(Materials provided Opens)

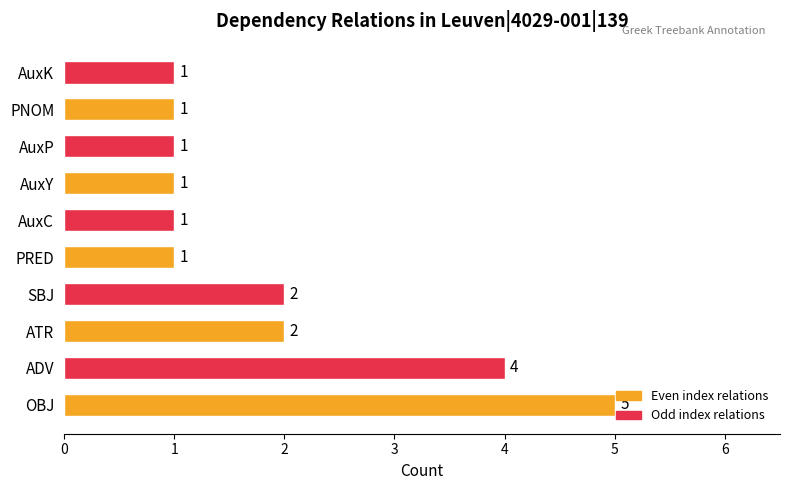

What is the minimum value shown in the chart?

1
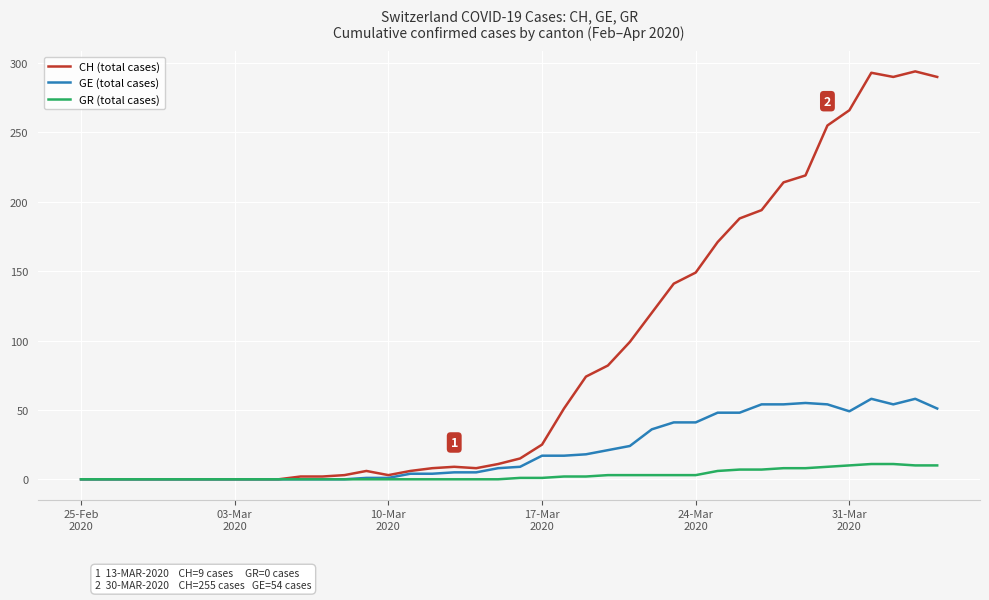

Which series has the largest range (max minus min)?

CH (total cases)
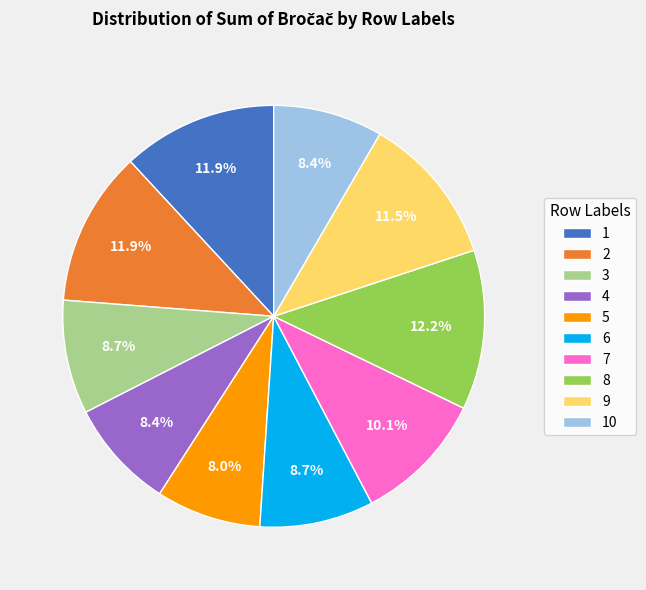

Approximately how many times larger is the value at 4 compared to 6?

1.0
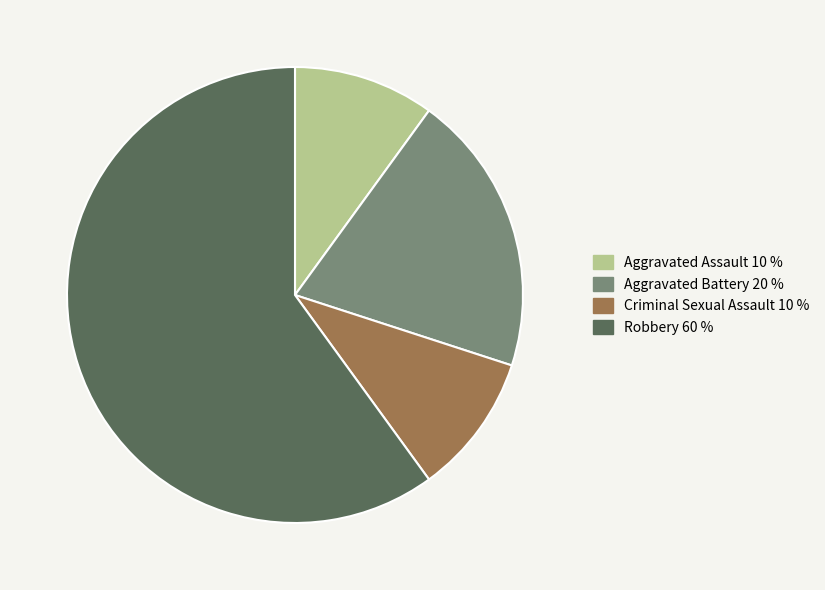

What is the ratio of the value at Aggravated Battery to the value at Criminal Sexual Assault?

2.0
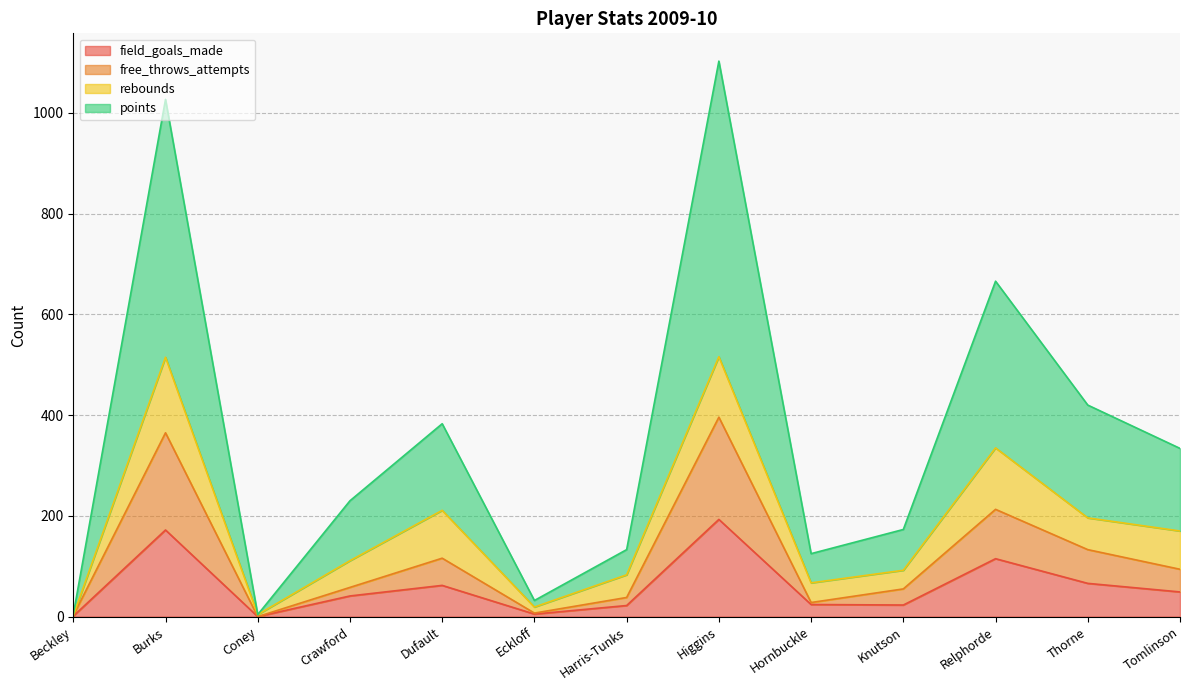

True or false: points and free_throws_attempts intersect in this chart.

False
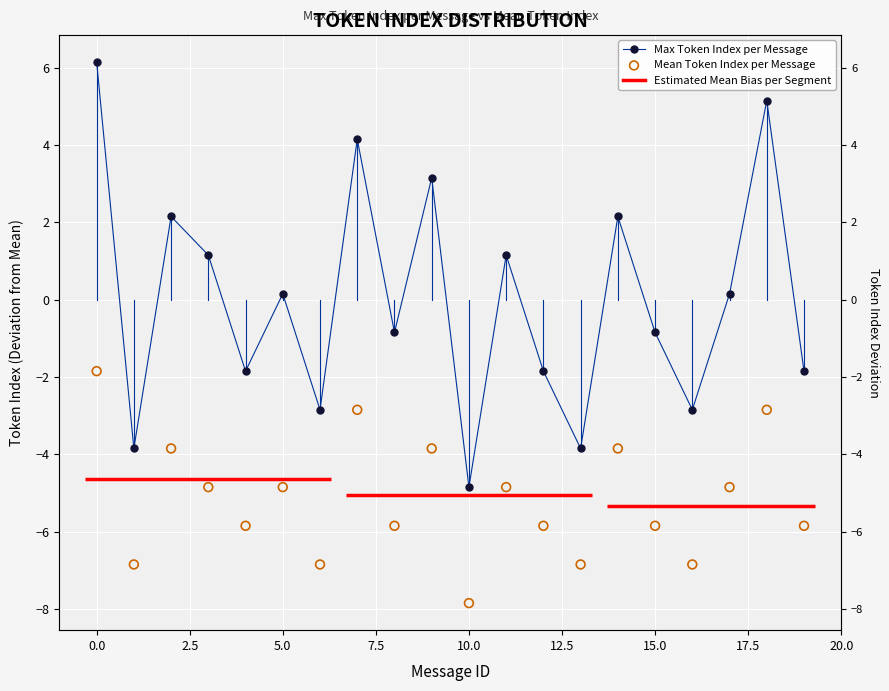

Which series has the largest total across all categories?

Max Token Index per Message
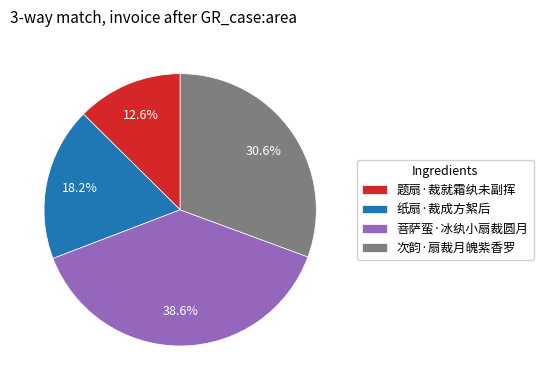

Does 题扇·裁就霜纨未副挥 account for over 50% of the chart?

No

(Materials provided Closes)

Copy out the text of all eight items above word for word, leaving out the pictures.

What is the minimum value shown in the chart?

1

Which series has the largest range (max minus min)?

CH (total cases)

Approximately how many times larger is the value at 4 compared to 6?

1.0

What is the ratio of the value at Aggravated Battery to the value at Criminal Sexual Assault?

2.0

True or false: points and free_throws_attempts intersect in this chart.

False

Which series has the largest total across all categories?

Max Token Index per Message

Does 题扇·裁就霜纨未副挥 account for over 50% of the chart?

No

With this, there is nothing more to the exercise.